>>>

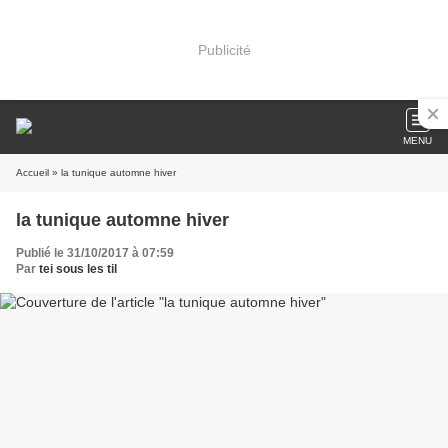
Publicité
MENU
Accueil
» la tunique automne hiver
la tunique automne hiver
Publié le 31/10/2017 à 07:59
Par
tei sous les til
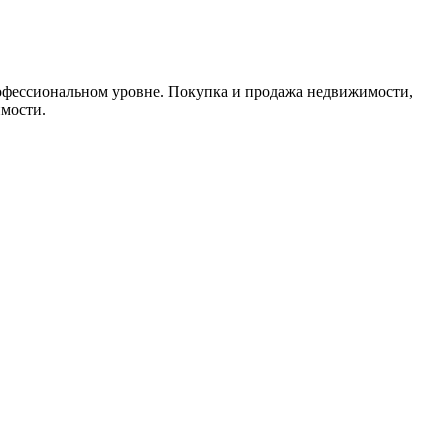
профессиональном уровне. Покупка и продажа недвижимости,
мости.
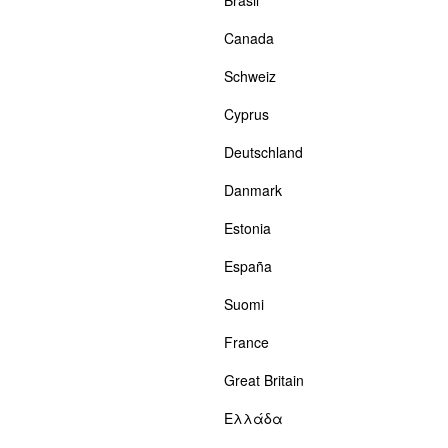
Brasil
Canada
Schweiz
Cyprus
Deutschland
Danmark
Estonia
España
Suomi
France
Great Britain
Ελλάδα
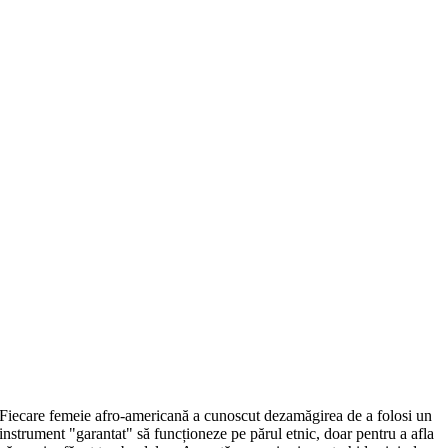
Fiecare femeie afro-americană a cunoscut dezamăgirea de a folosi un
instrument "garantat" să funcționeze pe părul etnic, doar pentru a afla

<<<

## Problem to work on
Could you copy the text from each of the rows above line for line, without any change, and leave the pictures out?

## Answer for the task
Publicité
MENU
Accueil
» la tunique automne hiver
la tunique automne hiver
Publié le 31/10/2017 à 07:59
Par
tei sous les til
профессиональном уровне. Покупка и продажа недвижимости,
мости.
Brasil
Canada
Schweiz
Cyprus
Deutschland
Danmark
Estonia
España
Suomi
France
Great Britain
Ελλάδα
Fiecare femeie afro-americană a cunoscut dezamăgirea de a folosi un
instrument "garantat" să funcționeze pe părul etnic, doar pentru a afla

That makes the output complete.